Article ID: | iaor19941027 |
Country: | Japan |
Volume: | 33 |
Issue: | 5 |
Start Page Number: | 585 |
End Page Number: | 594 |
Publication Date: | May 1992 |
Journal: | Transactions of the Information Processing Society of Japan |
Authors: | Maruyama Fumihiro, Minoda Yoriko, Sawada Shuho, Takizawa Yuka, Kawato Nobuaki |
Keywords: | search, programming: integer |
The paper presents a new approach to combinatorial constraint satisfaction and optimization for problems that can be formulated with constraints represented in inequalities and equalities. It uses sufficient conditions for constraint violation, which the authors call nogood justifications or NJs, to prune the search space. An NJ is either an inequality or a conjunction of inequalities.
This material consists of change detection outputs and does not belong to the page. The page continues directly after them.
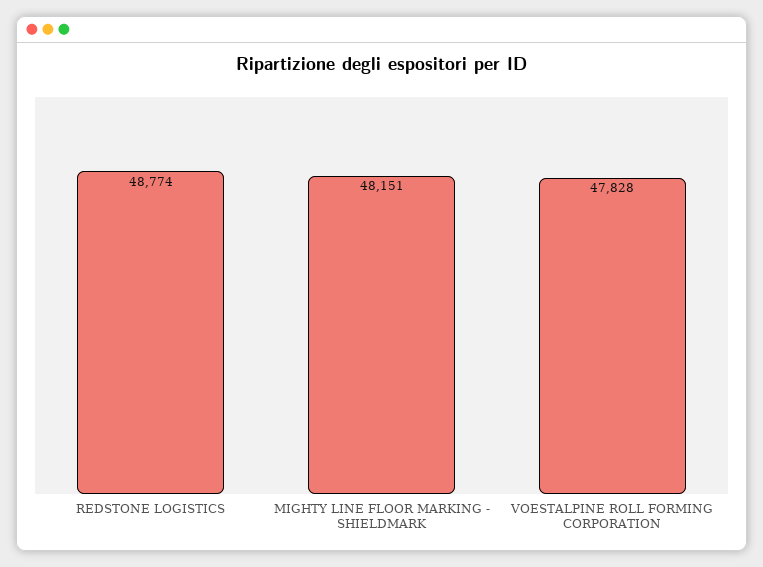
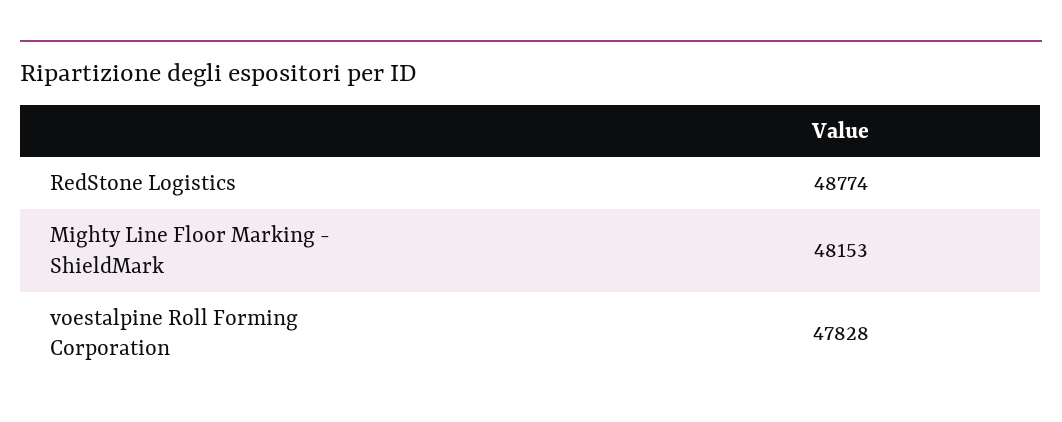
  {
    "REDSTONE LOGISTICS": 48774,
-   "MIGHTY LINE FLOOR MARKING - SHIELDMARK": 48151,
+   "MIGHTY LINE FLOOR MARKING - SHIELDMARK": 48153,
    "VOESTALPINE ROLL FORMING CORPORATION": 47828
  }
An NJ is a sufficient condition for constraint violation in the sense that it any NJ holds, at least one constraint will be violated, no matter what values are assigned to variables that are not included in the NJ. They show an algorithm for constraint satisfaction, where NJs are generated during execution and used to cut off even unexplored parts of the search space. The authors make a new NJ with less variables out of existing NJs by eliminating a variable in focus, that is, each occurrence of the variable in focus in the NJs is replaced with values and they make a conjunction of those instantiated NJs. To optimize a criterion function, the algorithm iteratively applies itself to the corresponding constraint satisfaction problem. Experiments with a cutting-stock problem show that (1) NJs are useful for pruning the search space, (2) the approach can optimize more than ten times faster than the ones proposed in other papers, and (3) it is of practical use with the problem as long as performance is concerned. [In Japanese.]